-- How to complete this task --
The line that contains "ing trends in" marks the end: retype the data below exactly from its first line through that line.

─── Data for analysis ───

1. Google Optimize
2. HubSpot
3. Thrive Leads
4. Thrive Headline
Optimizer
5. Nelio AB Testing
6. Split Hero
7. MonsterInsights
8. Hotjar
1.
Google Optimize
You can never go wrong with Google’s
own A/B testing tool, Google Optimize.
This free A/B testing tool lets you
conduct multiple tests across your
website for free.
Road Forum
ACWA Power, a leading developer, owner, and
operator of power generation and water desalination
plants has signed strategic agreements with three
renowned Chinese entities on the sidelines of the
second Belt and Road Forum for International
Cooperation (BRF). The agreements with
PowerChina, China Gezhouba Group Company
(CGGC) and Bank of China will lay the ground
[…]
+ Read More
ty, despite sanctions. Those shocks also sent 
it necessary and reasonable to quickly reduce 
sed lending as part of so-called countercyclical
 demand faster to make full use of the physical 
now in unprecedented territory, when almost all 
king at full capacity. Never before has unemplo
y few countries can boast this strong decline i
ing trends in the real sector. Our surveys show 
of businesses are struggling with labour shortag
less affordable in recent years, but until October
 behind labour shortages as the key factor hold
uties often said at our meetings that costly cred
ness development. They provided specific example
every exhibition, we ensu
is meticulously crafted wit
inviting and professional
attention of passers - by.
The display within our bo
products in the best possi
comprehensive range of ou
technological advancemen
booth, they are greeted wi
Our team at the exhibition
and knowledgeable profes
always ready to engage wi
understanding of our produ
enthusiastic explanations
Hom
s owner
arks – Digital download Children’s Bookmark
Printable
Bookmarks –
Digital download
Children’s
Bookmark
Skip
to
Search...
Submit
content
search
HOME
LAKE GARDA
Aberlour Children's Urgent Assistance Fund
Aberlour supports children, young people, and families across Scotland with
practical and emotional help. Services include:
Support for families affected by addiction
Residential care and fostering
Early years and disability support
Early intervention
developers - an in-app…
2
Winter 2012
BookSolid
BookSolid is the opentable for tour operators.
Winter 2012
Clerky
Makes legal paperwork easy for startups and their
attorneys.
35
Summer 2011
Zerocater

───

-- Result of this exercise --
1. Google Optimize
2. HubSpot
3. Thrive Leads
4. Thrive Headline
Optimizer
5. Nelio AB Testing
6. Split Hero
7. MonsterInsights
8. Hotjar
1.
Google Optimize
You can never go wrong with Google’s
own A/B testing tool, Google Optimize.
This free A/B testing tool lets you
conduct multiple tests across your
website for free.
Road Forum
ACWA Power, a leading developer, owner, and
operator of power generation and water desalination
plants has signed strategic agreements with three
renowned Chinese entities on the sidelines of the
second Belt and Road Forum for International
Cooperation (BRF). The agreements with
PowerChina, China Gezhouba Group Company
(CGGC) and Bank of China will lay the ground
[…]
+ Read More
ty, despite sanctions. Those shocks also sent 
it necessary and reasonable to quickly reduce 
sed lending as part of so-called countercyclical
 demand faster to make full use of the physical 
now in unprecedented territory, when almost all 
king at full capacity. Never before has unemplo
y few countries can boast this strong decline i
ing trends in the real sector. Our surveys show 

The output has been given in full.